Bagi Leo rasanya mengkhawatirkan. Bocah itu takut, kalau kali ini ia tidak menuruti Lisa, dirinya tidak akan bisa bertemu dengan bibinya itu lagi. Merasa seolah Lisa akan benar-benar pergi, memutus hubungan dengannya, tidak akan lagi memberinya kesempatan. Leo percaya, Lisa akan benar-benar membencinya, kalau hari ini ia mendorong gadis itu lagi. Hubungannya dengan sang ayah sama buruknya, ia merasa akan benar-benar sendirian kalau Lisa membencinya.
Selesai dari rumah sakit— setelah Lisa mencuri-curi kesempatan untuk menemui kekasihnya. Mencari sedikit pelukan juga ciuman, sementara Leo ia suruh mengantri di kasir— mereka pergi ke alamat yang Jiyong berikan. Tempatnya tidak seberapa jauh dari rumah, tapi Lisa tidak pernah mendatangi lingkungan itu.
"Kenapa kita ke sini?" tanya Leo, akhirnya bersuara sebab ia tidak bisa menahan rasa penasarannya.
Sebuah gedung pasaraya, empat lantai berisi toko-toko lama. Secara keseluruhan, dinding gedung itu sudah berubah abu-abu, lusuh karena terlalu tua. Meski begitu, masih ada beberapa toko yang kelihatan cerah, dipasangi kertas dinding warna-warni. Restoran cina, toko barang bekas, reparasi barang-barang elektronik, penjahit sepatu, toko daging, penjual buah dan sayuran dan banyak toko lainnya ada di sana. Ada banyak orang yang berbelanja di sana, tapi sepintas dilihat gedung itu terasa seperti sarang penjahat.
Setelah turun dari mobil, Lisa mengajak Leo untuk mendekat masuk ke dalam pasaraya itu. Ia lihat lagi handphonenya, sekali lagi membaca alamat yang Jiyong berikan. Mereka berada di gedung yang benar, tapi Lisa tidak bisa menemukan tempat latihan itu. Menurut pesan Jiyong, tempatnya ada di lantai satu, jadi Lisa membawa Leo berkeliling, mencari tempat latihan itu.
Mereka terus berjalan, menerobos masuk sambil mencari-cari tempat latihannya. Jauh ke dalam pasaraya itu, orang-orang tidak lagi berkeliaran. Toko-toko kosong ada di sana, hanya ada beberapa orang yang lewat dengan tubuh bertato mereka.
"Sebenarnya apa yang kau cari?" tanya Leo, tidak bisa menahan rasa kesalnya keluar lewat suaranya. Merasa dibentak, Lisa menatap Leo, melirik tajam ke arahnya. "Maksudnya, beritahu aku apa yang kau cari disini, barangnya atau nama tokonya, aku akan bantu mencari," susul Leo, buru-buru memperbaiki nada bicaranya.

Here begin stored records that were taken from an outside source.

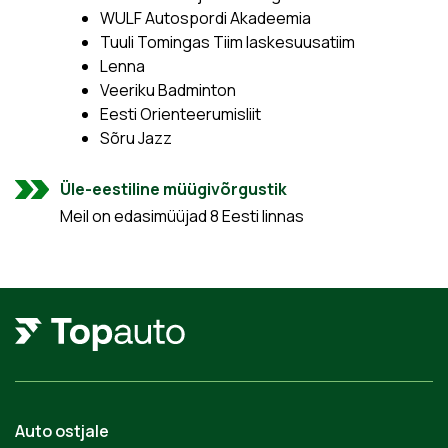
WULF Autospordi Akadeemia
Tuuli Tomingas Tiim laskesuusatiim
Lenna
Veeriku Badminton
Eesti Orienteerumisliit
Sõru Jazz
Üle-eestiline müügivõrgustik
Meil on edasimüüjad 8 Eesti linnas
Auto ostjale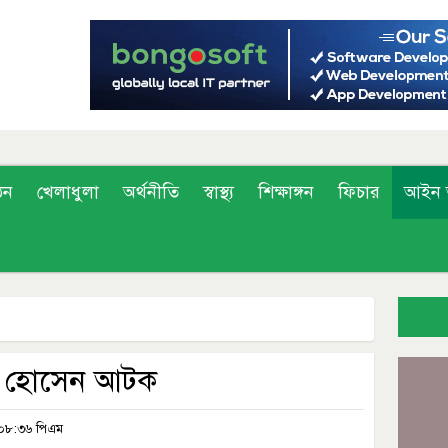
ঠন
খেলাধুলা
অর্থনীতি
স্বাস্থ্য
শিক্ষাঙ্গন
ফিচার
আইন 
সহ হোসেন আটক
 ০৮:৩৬ পিএম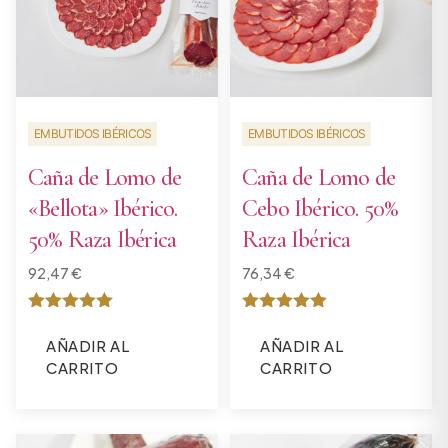
EMBUTIDOS IBÉRICOS
EMBUTIDOS IBÉRICOS
Caña de Lomo de
Caña de Lomo de
«Bellota» Ibérico.
Cebo Ibérico. 50%
50% Raza Ibérica
Raza Ibérica
92,47
€
76,34
€
Valorado
Valorado
con
con
AÑADIR AL
AÑADIR AL
5
5
CARRITO
CARRITO
de 5
de 5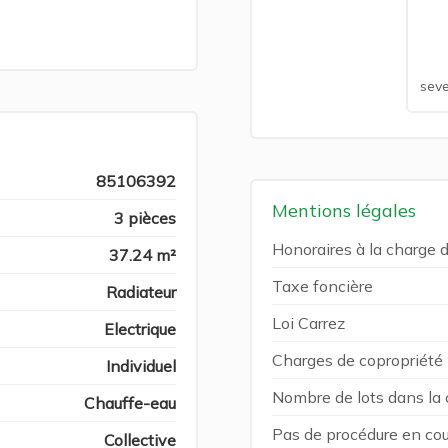
seve
85106392
Mentions légales
3 pièces
Honoraires à la charge 
37.24 m²
Taxe foncière
Radiateur
Loi Carrez
Electrique
Charges de copropriété
Individuel
Nombre de lots dans la 
Chauffe-eau
Pas de procédure en cou
Collective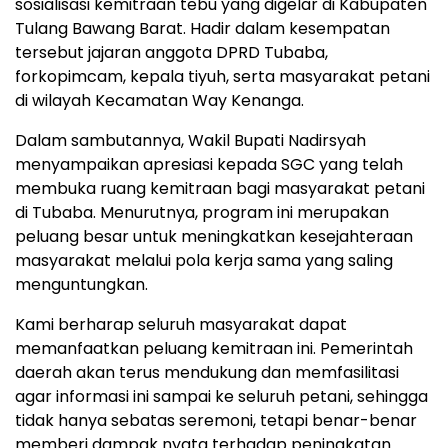
sosialisasi kemitraan tebu yang digelar di Kabupaten
Tulang Bawang Barat. Hadir dalam kesempatan
tersebut jajaran anggota DPRD Tubaba,
forkopimcam, kepala tiyuh, serta masyarakat petani
di wilayah Kecamatan Way Kenanga.
Dalam sambutannya, Wakil Bupati Nadirsyah
menyampaikan apresiasi kepada SGC yang telah
membuka ruang kemitraan bagi masyarakat petani
di Tubaba. Menurutnya, program ini merupakan
peluang besar untuk meningkatkan kesejahteraan
masyarakat melalui pola kerja sama yang saling
menguntungkan.
Kami berharap seluruh masyarakat dapat
memanfaatkan peluang kemitraan ini. Pemerintah
daerah akan terus mendukung dan memfasilitasi
agar informasi ini sampai ke seluruh petani, sehingga
tidak hanya sebatas seremoni, tetapi benar-benar
memberi dampak nyata terhadap peningkatan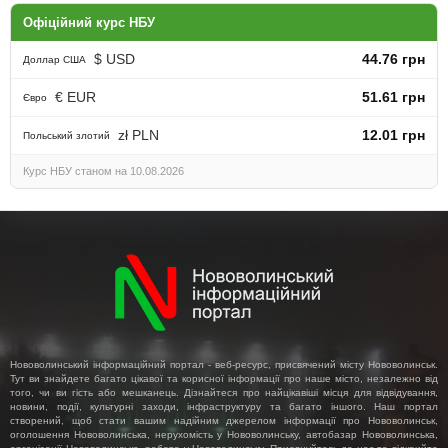
Офіційний курс НБУ
$ USD
44.76 грн
Доллар США
€ EUR
51.61 грн
Євро
zł PLN
12.01 грн
Польський злотий
Курс НБУ станом на 10.08.2026
Нововолинський інформаційний портал - веб-ресурс, присвячений місту Нововолинськ.
Тут ви знайдете багато цікавої та корисної інформації про наше місто, незалежно від
того, чи ви гість або мешканець. Дізнайтеся про найцікавіші місця для відвідування,
новини, події, культурні заходи, інфраструктуру та багато іншого. Наш портал
створений, щоб стати вашим надійним джерелом інформації про Нововолинськ,
оголошення Нововолинська, нерухомість у Нововолинську, автобазар Нововолинська,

"Diam dan ikut saja," ketus Lisa, meski sebenarnya ia pun ingin meminta Leo mencari tempat itu. Lisa ingin meminta Leo membantunya, tapi kalau bocah itu tahu kemana tujuan mereka, Leo mungkin akan pergi meninggalkannya sendirian di sana.
Jiyong menelepon ketika Lisa dan Leo tiba di sebuah lorong antar toko. Masih sambil melihat-lihat toko yang tutup, Lisa menjawab telepon itu. "Dimana kau sekarang?" tanya Jiyong, mengaku kalau ia ada di mobil yang Lisa tinggalkan. "Sudah aku bilang untuk menunggu-"
Lisa tidak mendengar ucapan Jiyong sampai selesai, di lorong itu beberapa pria berkumpul. Awalnya Lisa berencana untuk bertanya pada mereka, dimana sasana olahraga yang Jiyong bicarakan, tapi begitu mendekat, Lisa sadar kalau ia sudah melakukan kesalahan. Ia harusnya menunggu.